Problem to work on: Copy each line of the entries below that contains the string "APERTURE".

- Opening Delimiter -

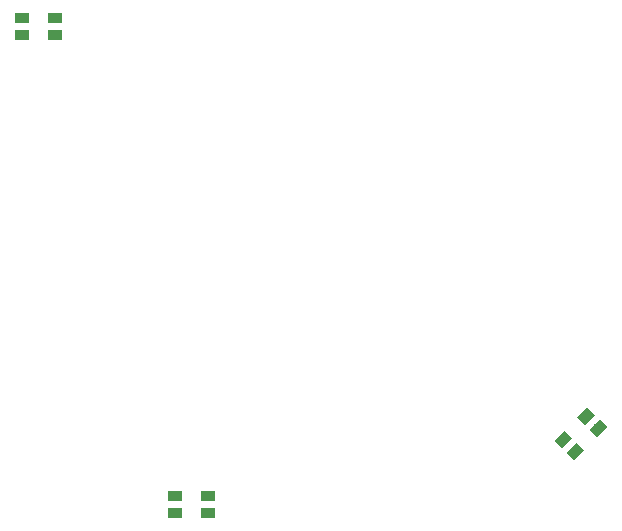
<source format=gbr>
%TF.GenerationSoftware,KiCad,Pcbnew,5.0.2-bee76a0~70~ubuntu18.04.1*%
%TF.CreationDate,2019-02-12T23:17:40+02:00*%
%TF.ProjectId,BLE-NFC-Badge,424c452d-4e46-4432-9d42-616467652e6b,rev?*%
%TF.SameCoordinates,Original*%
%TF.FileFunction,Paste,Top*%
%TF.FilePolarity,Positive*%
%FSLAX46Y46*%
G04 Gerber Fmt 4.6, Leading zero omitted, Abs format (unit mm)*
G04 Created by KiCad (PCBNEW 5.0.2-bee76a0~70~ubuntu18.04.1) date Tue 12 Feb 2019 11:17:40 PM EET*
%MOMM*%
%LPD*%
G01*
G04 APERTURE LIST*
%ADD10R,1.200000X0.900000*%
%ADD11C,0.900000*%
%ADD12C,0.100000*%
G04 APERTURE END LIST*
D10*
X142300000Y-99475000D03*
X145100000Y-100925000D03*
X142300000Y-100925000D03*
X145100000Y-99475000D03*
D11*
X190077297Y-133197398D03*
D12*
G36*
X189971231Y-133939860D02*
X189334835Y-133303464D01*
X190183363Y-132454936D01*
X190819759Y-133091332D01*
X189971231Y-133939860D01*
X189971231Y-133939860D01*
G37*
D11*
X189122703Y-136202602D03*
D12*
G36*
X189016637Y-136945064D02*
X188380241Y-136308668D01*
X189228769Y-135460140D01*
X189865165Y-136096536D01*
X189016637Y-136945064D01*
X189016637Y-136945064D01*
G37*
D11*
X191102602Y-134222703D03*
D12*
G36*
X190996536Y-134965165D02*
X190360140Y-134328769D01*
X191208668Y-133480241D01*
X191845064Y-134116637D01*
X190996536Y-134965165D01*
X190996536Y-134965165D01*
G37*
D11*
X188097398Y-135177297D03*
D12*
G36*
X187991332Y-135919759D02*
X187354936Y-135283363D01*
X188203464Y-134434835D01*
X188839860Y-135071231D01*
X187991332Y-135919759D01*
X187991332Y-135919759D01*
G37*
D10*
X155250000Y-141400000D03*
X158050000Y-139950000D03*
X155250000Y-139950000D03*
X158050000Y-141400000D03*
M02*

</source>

- Closing Delimiter -

Your response:
G04 APERTURE LIST*
G04 APERTURE END LIST*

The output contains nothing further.